33. Pertanto, c’è stata violazione dell’articolo 1 del Protocollo no 1.
II. SULLA VIOLAZIONE ADDOTTA DELL’ARTICOLO 6 § 1 DELLA CONVENZIONE
34. I richiedenti adducono che la durata del procedimento ha ignorato il principio del “termine ragionevole” previsto dall’articolo 6 § 1 della Convenzione.
35. Il Governo si oppone a questa tesi, sostenendo che le cause sono complicate e che c’era un gran numero di richiedenti.
36. Tuttavia, la Corte constata al primo colpo che il motivo di appello di cui si tratta non incontra nessuno dei motivi di inammissibilità iscritti all’articolo 35 § 3 della Convenzione. Perciò lo dichiara ammissibile.
37. In quanto al merito, nota che i procedimenti di cui i richiedenti si lamentano sono cominciati il 10 agosto 1994 dall’introduzione delle azioni, e si sono conclusi il 24 giugno 2002 dall’ultima sentenza della Corte di cassazione; sono durati quasi otto anni per due gradi di giurisdizione. Ora, la Corte ha trattato a più riprese di cause che sollevavano delle questioni simili a quella del caso di specifico e ha constatato un’incomprensione dell’esigenza del “termine ragionevole”, tenuto conto dei criteri emanati in materia dalla sua giurisprudenza ben stabilita (vedere, tra molte altre, Frydlender c. Francia [GC], no 30979/96, §§ 43-45, CEDH 2000-VII).
38. Non vedendo niente che possa condurre ad una conclusione differente nella presente causa, la Corte stima che c’è luogo anche di constatare una violazione dell’articolo 6 § 1 della Convenzione, per gli stessi motivi.
III. SULL’APPLICAZIONE DELL’ARTICOLO 41 DELLA CONVENZIONE
39. Ai termini dell’articolo 41 della Convenzione,
“Se la Corte dichiara che c’è stata violazione della Convenzione o dei suoi Protocolli, e se il diritto interno dell’Alta Parte contraente permette di cancellare solo imperfettamente le conseguenze di questa violazione, la Corte accorda alla parte lesa, se c’è luogo, una soddisfazione equa. “
40. I richiedenti adducono di avere subito un danno patrimoniale per cui richiedono un importo totale di 107 204 581,58 euro (EUR), ossia 55 485 577 EUR per il valore del terreno in data della privazione, il 24 giugno 2002, 21 918 453,58 EUR per la mancanza a guadagnare e 29 800 551 di interessi moratori. Per arrivare a questi risultati, i richiedenti si basano su parecchi elementi.

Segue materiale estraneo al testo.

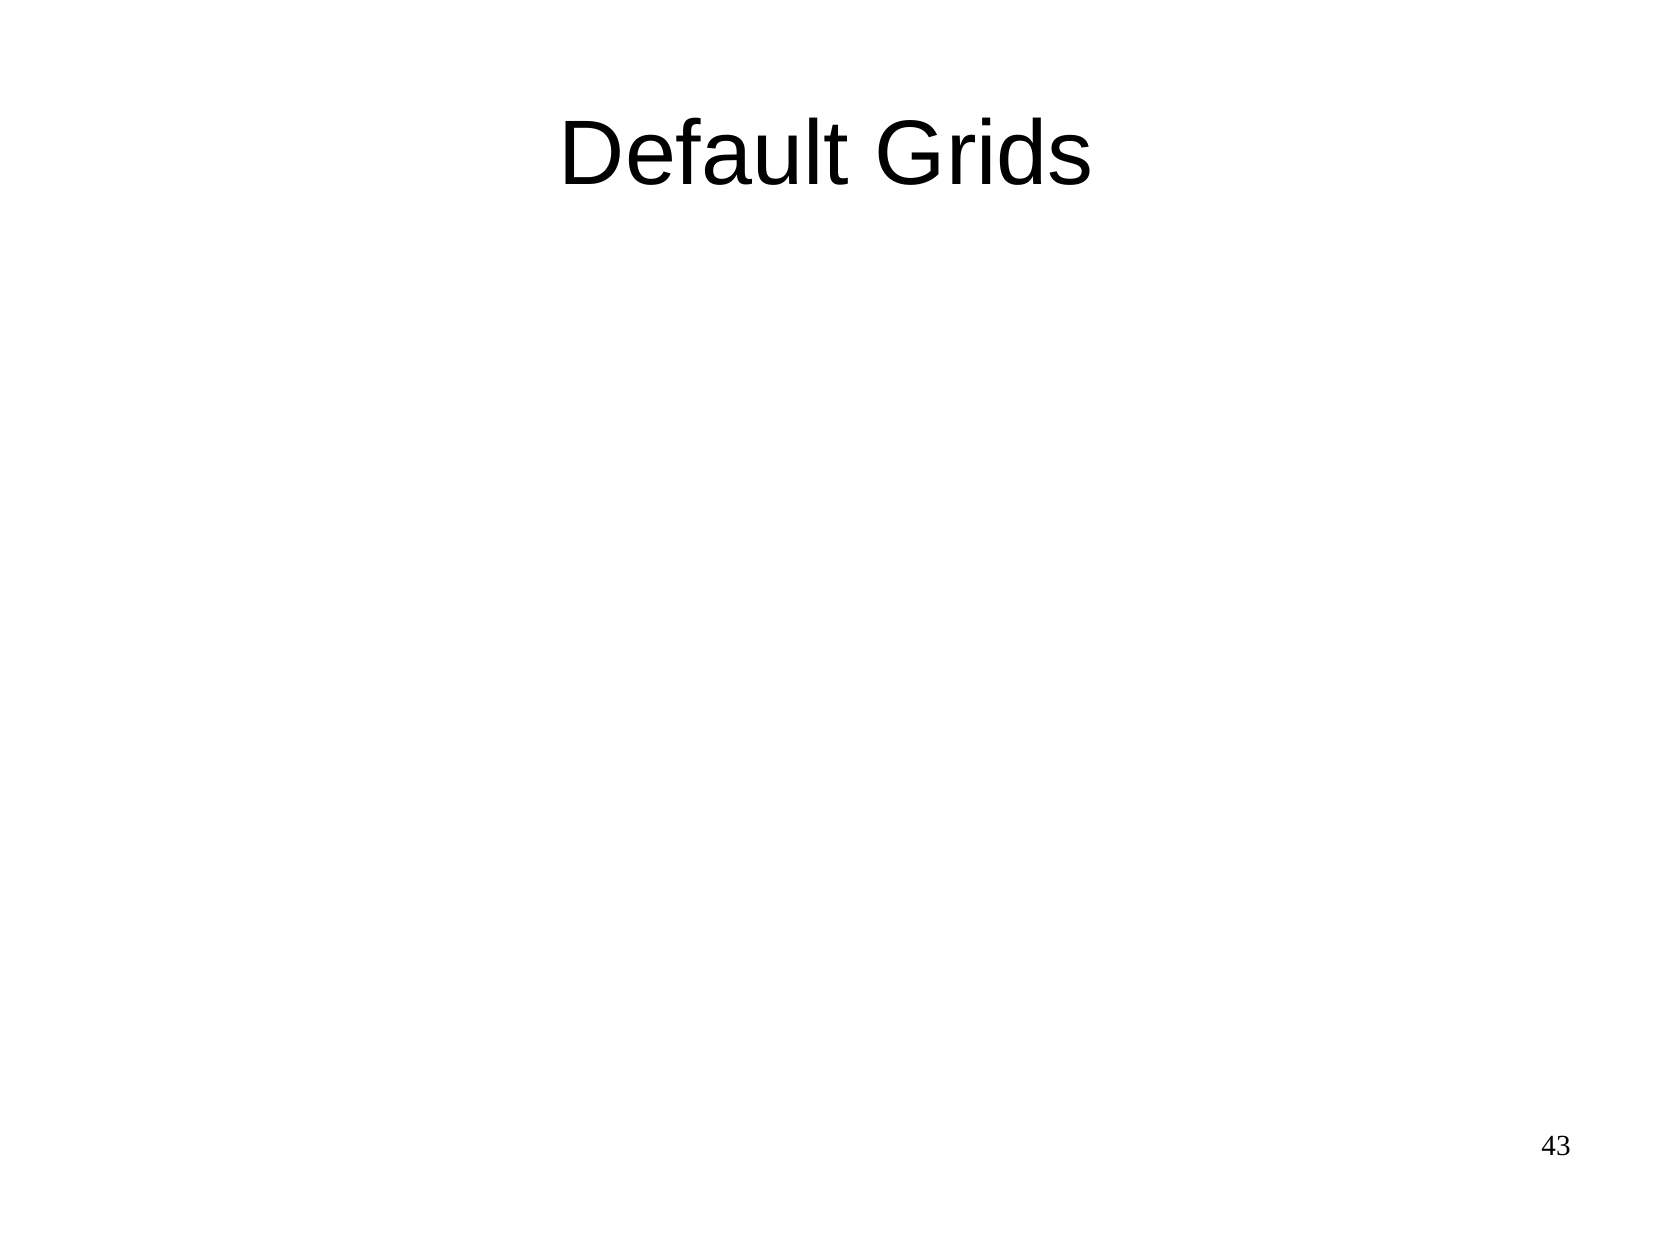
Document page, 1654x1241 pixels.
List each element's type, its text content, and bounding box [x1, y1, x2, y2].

title Default Grids [82, 49, 1571, 257]
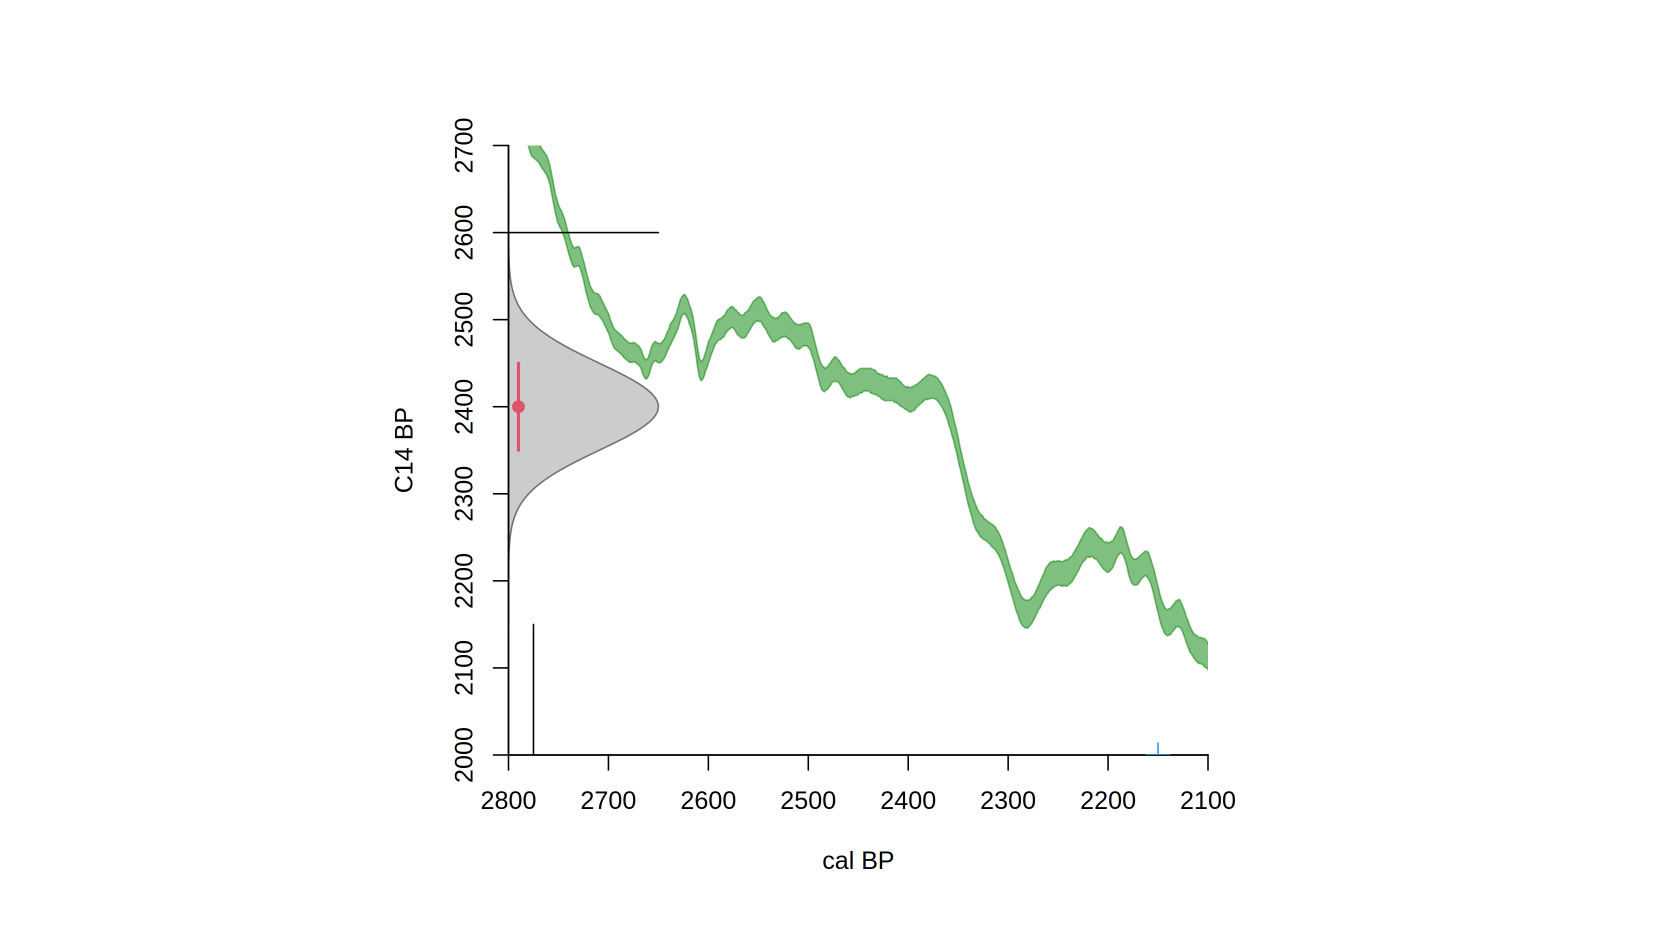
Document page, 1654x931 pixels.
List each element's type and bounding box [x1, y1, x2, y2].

picture [385, 22, 1271, 908]
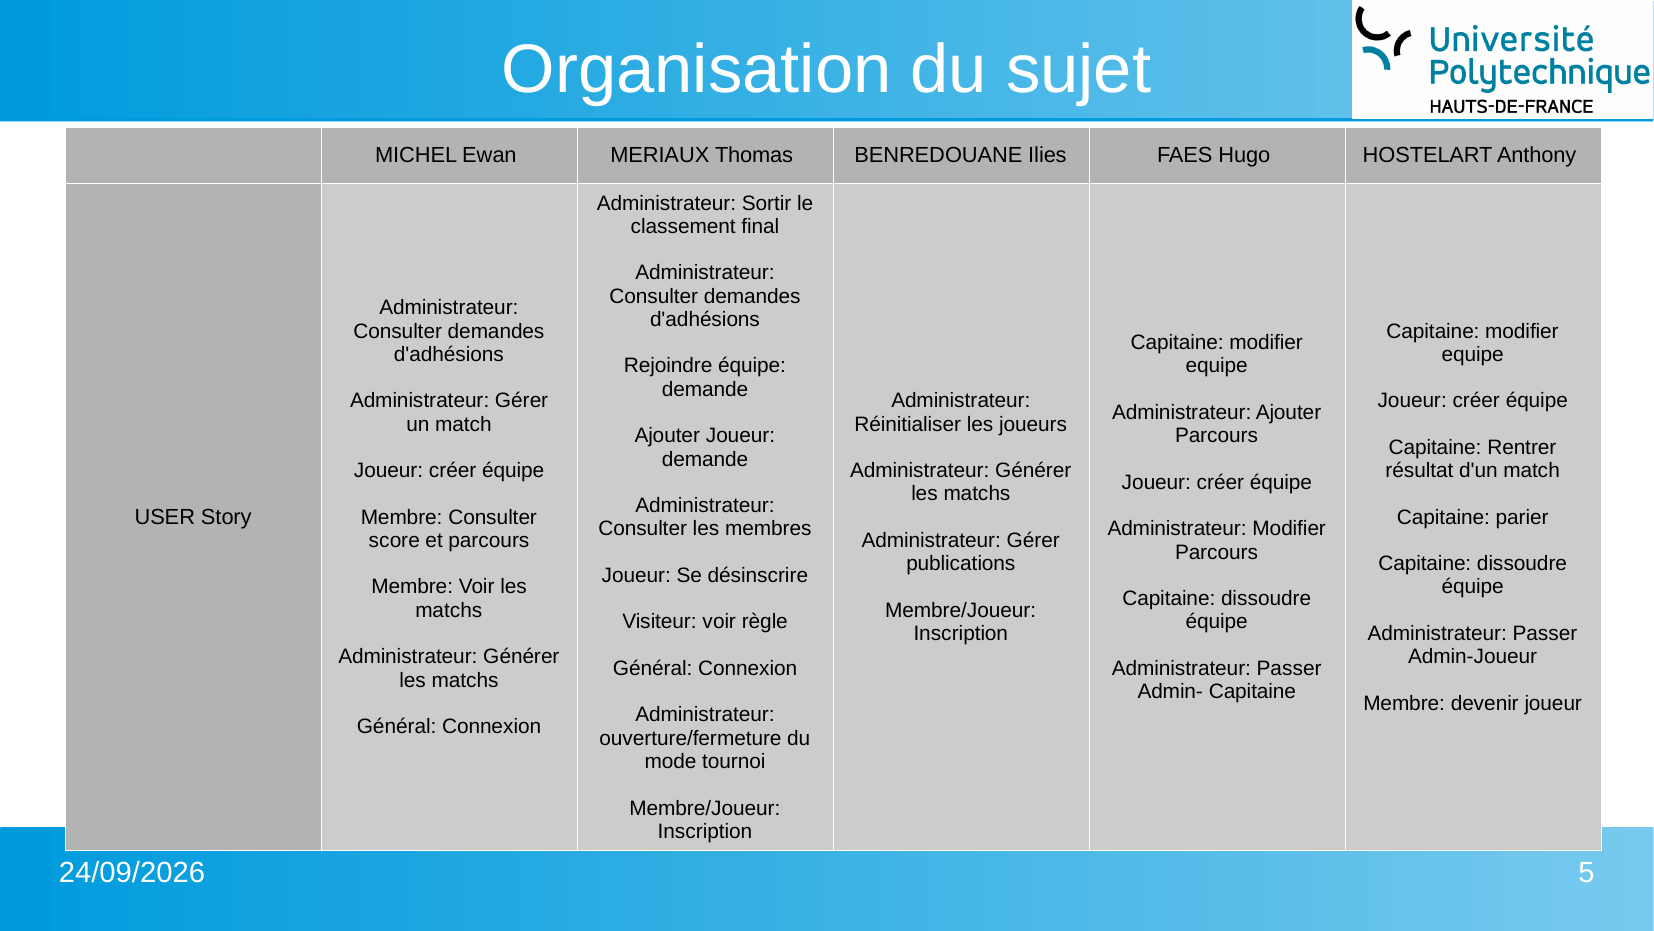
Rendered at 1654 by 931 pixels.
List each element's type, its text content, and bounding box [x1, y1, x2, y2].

Innanzitutto, spiegano che hanno chiesto alla pretura di Alanya di ordinare una perizia su un terreno vicino per potere valutare il valore dei terreni controversi, avuti riguardo al fatto che non hanno più la qualità di proprietari in diritto interno per questi ultimi. Si baserebbero sul valore definito dal perito nominato il 26 ottobre 2007 dalla pretura di Alanya dunque. Nel suo rapporto del 6 novembre 2007, il perito valutò il valore di un terreno, ubicato nel quartiere di Tepe ad Alanya, a 280 lire turche (TRL)/m² (circa 164,91 EUR/m²,). Secondo il calcolo fatto a partire da questo importo unitario, il valore del loro terreno sarebbe di 32 514 130,00 EUR in data 6 novembre 2007.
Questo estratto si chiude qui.